Researchers from Gen Re LifeHealth, a unit of General Re Corp., Stamford, Conn., reported these group life sales and revenue figures in a summary of results from a survey of 32 major U.S. group life carriers.

The relatively soft group life sales figures may be a result of the rapid increase in employers’ health coverage costs, according to Robert Hardin, chief group life actuary at Gen Re.

“Employers are getting pushed toward health care and away from things like group life insurance,” Hardin says.

Gen Re survey figures show the typical size of employers buying new traditional group life plans shrank in 2006. But, in many cases, the group life sales insurers have been making are to employers that already have group life coverage, Hardin says.

Group life insurers are selling some policies without life insurance benefits to employers, “but not nearly enough,” he adds.

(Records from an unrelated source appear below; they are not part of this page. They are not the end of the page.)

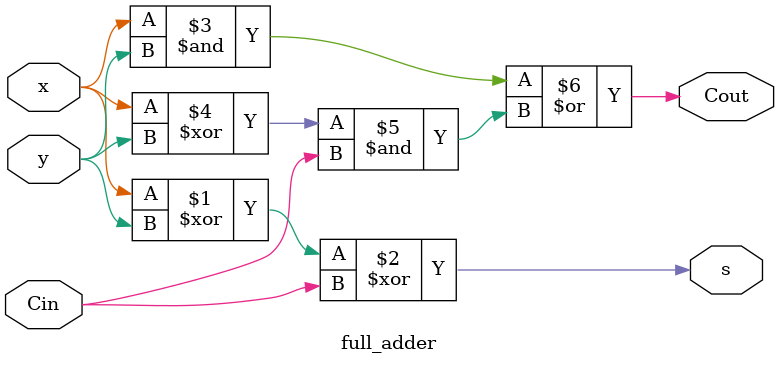
<source format=v>
module full_adder (Cin,x,y,s,Cout);
  input Cin, x, y;
  output s, Cout;

  assign s = x^y^Cin;
  assign Cout = (x&y) | (x^y)&Cin;
endmodule // full_adderCin,x,y,s,Cout

</source>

The workers who do have access to traditional or voluntary group life plans may be getting better value, Hardin says.

Because the group life market is so competitive and mortality is improving, the median rate per $1,000 of group life insurance has continued to drop, Hardin says.

In 2006, Gen Re researchers found the average cost of new coverage was $145 per life for group life and $192 per life for voluntary life.

The average cost for in-force coverage was $177 for group life and $245 for voluntary life.

Although the Gen Re group life market survey discusses group life sales and in-force revenue, it does not directly address the topic of profitability.

In recent years, many insurers have made a point of letting revenue totals drop rather than taking business that appears to be priced too poorly to be profitable.

Gen Re is preparing to tell the rest of the group life market story in a profitability survey report that should be out in the next few weeks, Hardin says.